### EXERCISE
Reproduce the records that follow in full, excluding any picture they contain.

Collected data
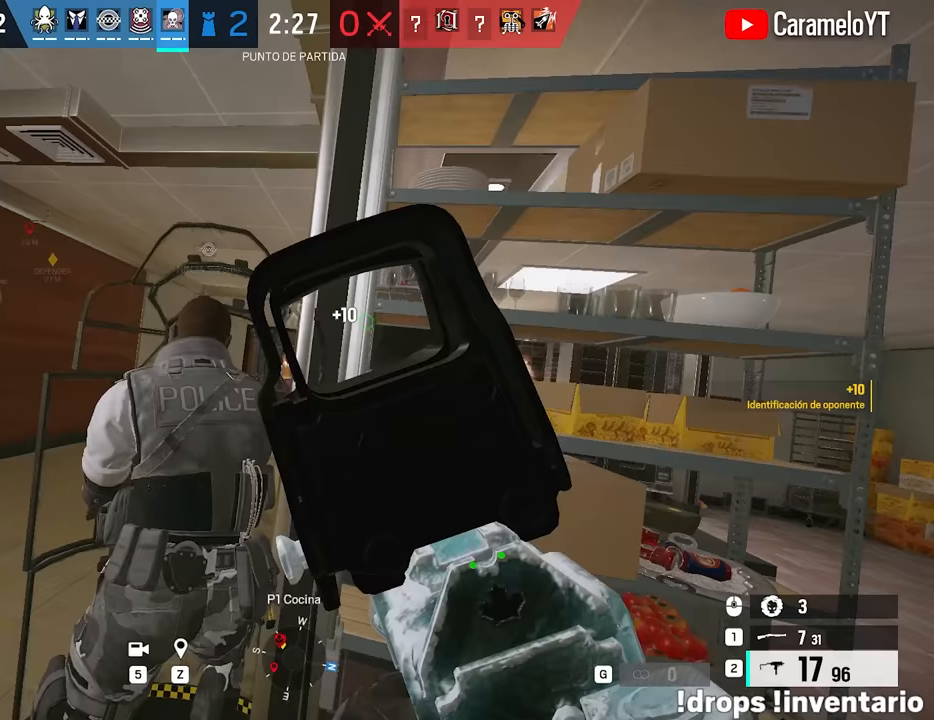
{"keys": ["a", "w"], "mouse": ["right"], "events": [[150, "d", "up"], [150, "e", "up"], [233, "a", "down"], [383, "w", "down"]]}
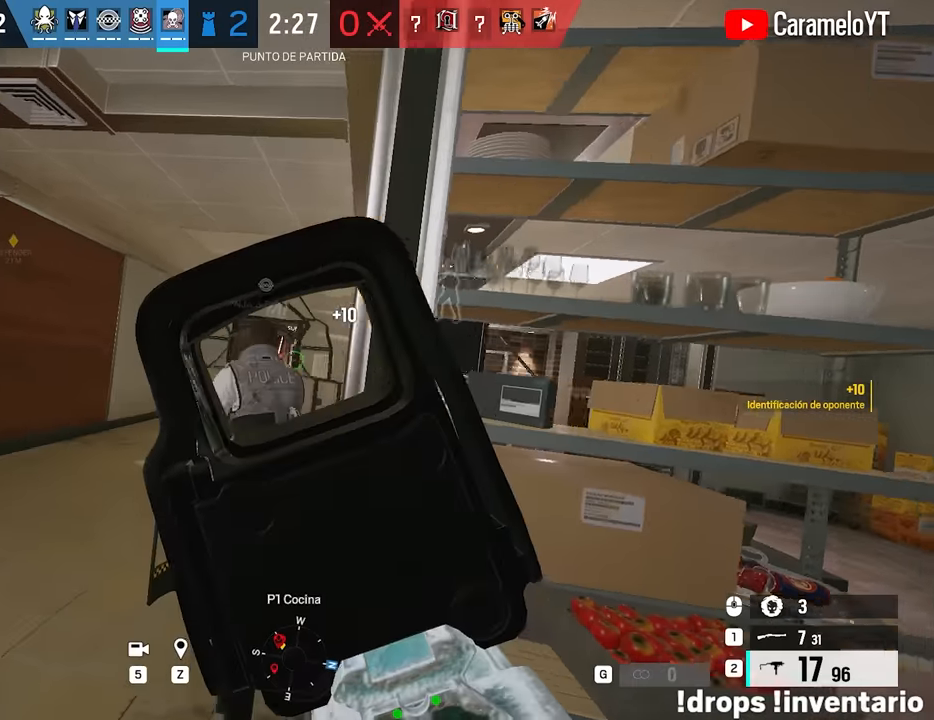
{"keys": ["w"], "mouse": ["right"], "events": [[400, "a", "up"]]}
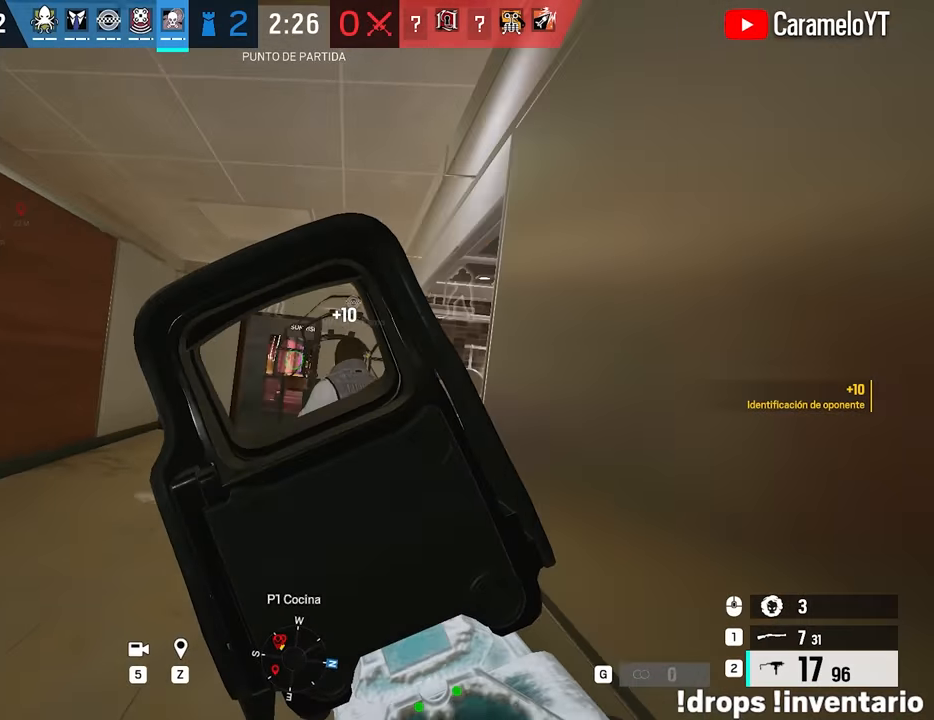
{"keys": ["a", "w"], "mouse": ["right"], "events": [[33, "d", "down"], [133, "d", "up"], [217, "d", "down"], [317, "d", "up"], [500, "a", "down"]]}
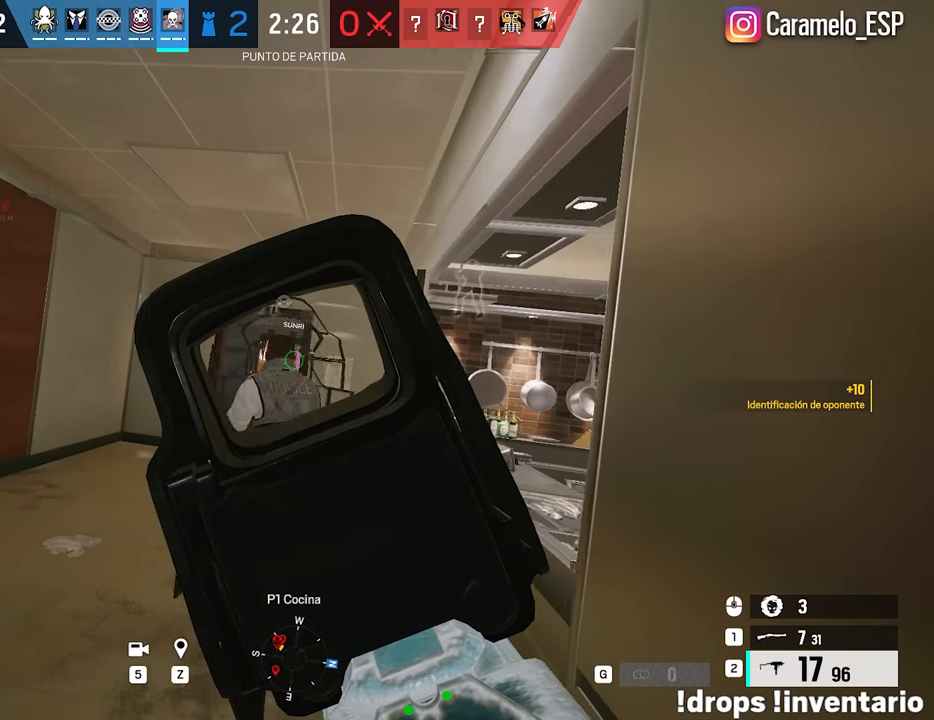
{"keys": ["a", "w"], "mouse": ["right"], "events": [[100, "a", "up"], [233, "a", "down"], [333, "a", "up"], [383, "a", "down"]]}
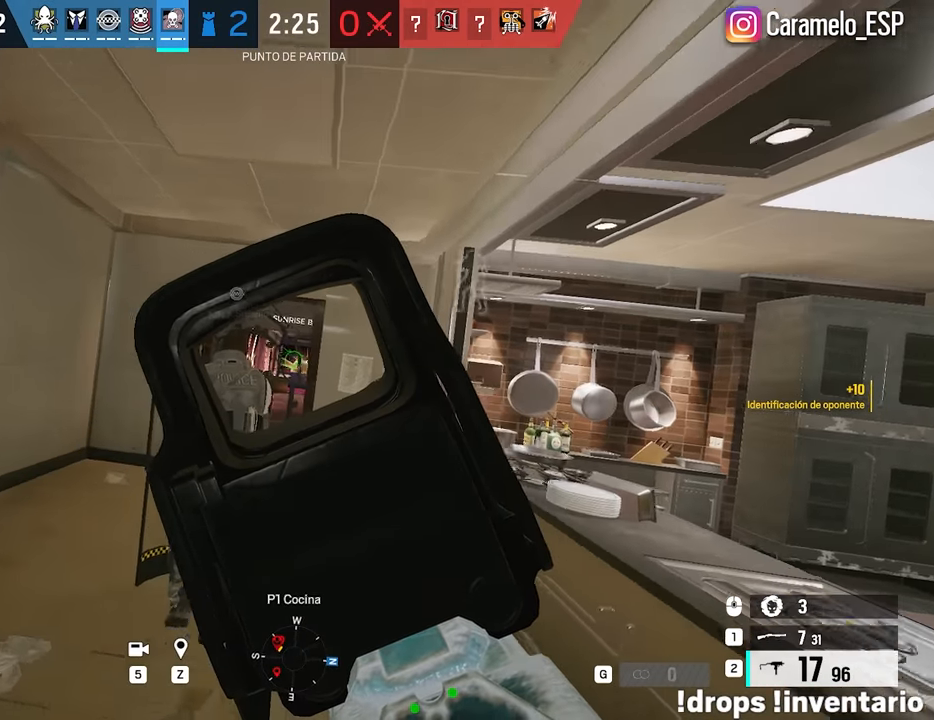
{"keys": ["a", "w"], "mouse": ["right"], "events": [[67, "a", "up"], [200, "a", "down"]]}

### RESULT OF THE TASK
{"keys": ["a", "w"], "mouse": ["right"], "events": [[150, "d", "up"], [150, "e", "up"], [233, "a", "down"], [383, "w", "down"]]}
{"keys": ["w"], "mouse": ["right"], "events": [[400, "a", "up"]]}
{"keys": ["a", "w"], "mouse": ["right"], "events": [[33, "d", "down"], [133, "d", "up"], [217, "d", "down"], [317, "d", "up"], [500, "a", "down"]]}
{"keys": ["a", "w"], "mouse": ["right"], "events": [[100, "a", "up"], [233, "a", "down"], [333, "a", "up"], [383, "a", "down"]]}
{"keys": ["a", "w"], "mouse": ["right"], "events": [[67, "a", "up"], [200, "a", "down"]]}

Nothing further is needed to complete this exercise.